WHAT YOU NEED TO DO:
Leave the images aside and repeat the whole listing exactly.

MATERIAL TO PROCESS:
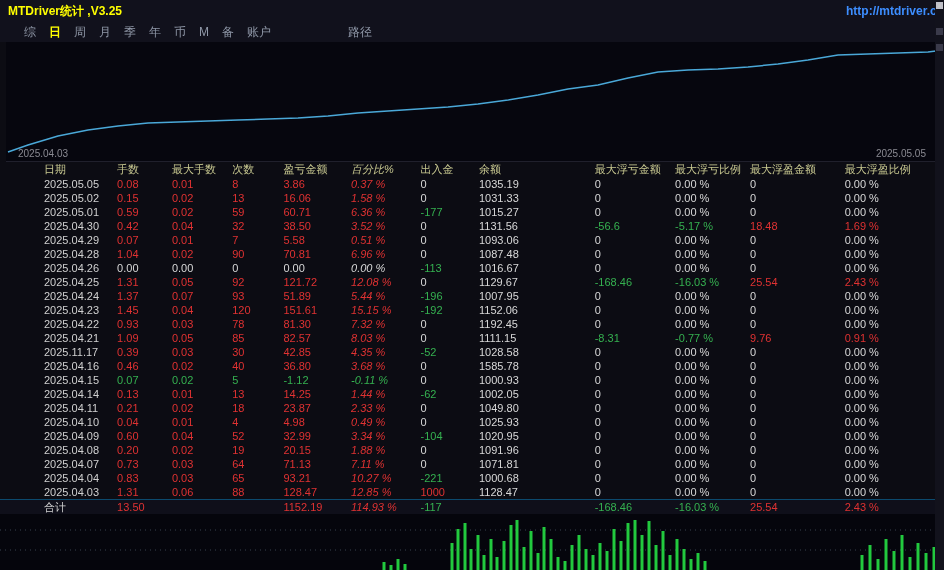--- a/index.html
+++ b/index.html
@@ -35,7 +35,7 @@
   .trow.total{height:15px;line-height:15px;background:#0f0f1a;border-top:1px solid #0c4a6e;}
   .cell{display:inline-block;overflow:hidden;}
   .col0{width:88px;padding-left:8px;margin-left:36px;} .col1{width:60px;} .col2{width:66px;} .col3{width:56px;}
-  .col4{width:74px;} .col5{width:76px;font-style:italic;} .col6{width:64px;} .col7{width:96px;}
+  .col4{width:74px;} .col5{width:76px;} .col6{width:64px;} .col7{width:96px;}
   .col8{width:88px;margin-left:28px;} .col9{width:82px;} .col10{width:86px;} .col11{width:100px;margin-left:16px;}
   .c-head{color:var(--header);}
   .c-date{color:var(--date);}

FINISHED EXERCISE:
--- a/index.html
+++ b/index.html
@@ -35,7 +35,7 @@
   .trow.total{height:15px;line-height:15px;background:#0f0f1a;border-top:1px solid #0c4a6e;}
   .cell{display:inline-block;overflow:hidden;}
   .col0{width:88px;padding-left:8px;margin-left:36px;} .col1{width:60px;} .col2{width:66px;} .col3{width:56px;}
-  .col4{width:74px;} .col5{width:76px;font-style:italic;} .col6{width:64px;} .col7{width:96px;}
+  .col4{width:74px;} .col5{width:76px;} .col6{width:64px;} .col7{width:96px;}
   .col8{width:88px;margin-left:28px;} .col9{width:82px;} .col10{width:86px;} .col11{width:100px;margin-left:16px;}
   .c-head{color:var(--header);}
   .c-date{color:var(--date);}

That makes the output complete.